Первым среди ее обязательных мифов был миф о страдальце-новаторе в терновом венце, непонятом гении, гонимом тупой и враждебной средой. Эта ситуация уходила корнями в «героическую» эпоху «проклятых» художников — Бодлера, Верлена, Рембо, Ван Гога. Но она подверглась девальвации уже в начале нового века, на переломе от декадентства к авангардизму. Современник этих событий, Валери был свидетелем превращения трагической ситуации в условную формулу, в разменную монету успеха с отчеканенным па ней софизмом: «Все, что отвергнуто, достойно восхищения». Эта принудительная обратная логика, возведенная в эстетический принцип, послужила для оправдания многих разломов и сдвигов в литературе и искусстве Запада в течение всей первой половины XX века.
Валери отказывался подчиняться этой автоматической символике модернизма, сулившей спасение и славу ценою тотального разрыва с прошлым и жестокого конфликта с нормальными, очеловеченными формами художественного сознания. Ради спасения в себе художника он уже в юности предпочел надолго отказаться от литературы как профессии. Рано наступивший кризис самоотрицания не заставил его превратить личную горечь разочарования и свою внутреннюю коллизию в витрину чудес на потребу публике зевак и пресыщенных снобов.
Поза непонятого гения претила ему; он не мог не видеть, что как профессия такая поза смешна. Он не из самодовольства скорбел о неустройстве среди культуры, о потрясениях современной цивилизации. Раззолоченный мундир академика он избрал не из слепого тщеславия, а с открытыми глазами, желая отгородиться не от тревог современности, а от враждебной и неприемлемой для его сознания стихии произвола и культурного одичания, неотделимой от деградации искусства его времени. Непонимание этого поворота мысли Валери было подчас источником предвзятых обвинений, вроде тех, — в «капитальной заурядности мыслей» и «непроницаемости к новизне идей», — какими критик А. Эфрос в 30-е годы награждал нашего писателя за его академические лавры.

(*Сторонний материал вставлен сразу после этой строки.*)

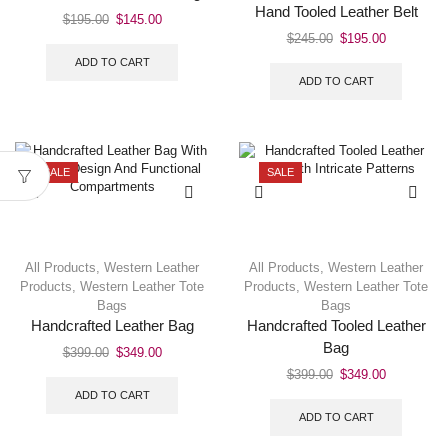
Hand Tooled Leather Belt
$
195.00
$
145.00
$
245.00
$
195.00
ADD TO CART
ADD TO CART
SALE
SALE
All Products
,
Western Leather
All Products
,
Western Leather
Products
,
Western Leather Tote
Products
,
Western Leather Tote
Bags
Bags
Handcrafted Leather Bag
Handcrafted Tooled Leather
Bag
$
399.00
$
349.00
$
399.00
$
349.00
ADD TO CART
ADD TO CART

Между тем ничто не было, по существу, более чуждо его натуре, чем жажда почестей и знаков внимания, которыми он щедро был награжден. Среди французских литераторов, согретых официальной славой, едва ли можно было найти в то время человека более скромного, бескорыстного, сдержанного и требовательного к самому себе, более чуждавшегося даже тени самоудовлетворенности, апломба и писательского высокомерия. Ни духовно, пи материально Валери не принадлежал к уже мощной в его время фаланге артистической богемы.
Конечно, в позиции Валери была очевидная односторонность, ее нельзя назвать сильной, по было бы неверным вообще отрицать за ней всякое преимущество. Пример высокой честности и личного достоинства, он мог обманываться в эстетических и философских позициях, мог поддаваться в железный век иллюзиям либерализма, но не мог изменить своему гуманистическому призванию, своему гражданскому бескорыстию.
Тяжелыми были его последние годы в период нацистской оккупации Франции, все фазы которой он по воле обстоятельств пережил на родине. Хотя и сравнительно далекий от активного движения Сопротивления, он пронес незапятнанными через испытания тех лет свою репутацию писателя и совесть антифашиста. Не забыты и прямые акты гражданского мужества Валери. В 1940 году в оккупированном Париже на заседании Французской Академии он первым предложил отклонить похвальную резолюцию Петэну. Полгода спустя, также на заседании Академии, он публично произнес слово памяти философа Анри Бергсона — жертвы позорных нацистских гонений.
С начала 1942 года Валери входил в Национальный комитет писателей — один из центров антифашистского сопротивления французской интеллигенции.
Любопытное обстоятельство: Валери и на этот раз верен себе. В годы разгрома и национального унижения, как некогда в годы первой мировой войны, он находит давно нехоженые пути, обращается к новому поэтическому замыслу. В моменты уединения и одиночества старый писатель набрасывает род драматических диалогов или поэтической драмы в прозе на тему о Фаусте и Мефистофеле. Но творческие силы иссякли. Часть фрагментов к «Моему Фаусту» появилась в печати, но само это произведение, обещавшее стать «сардоническим завещанием» поэта, так никогда и не было закончено.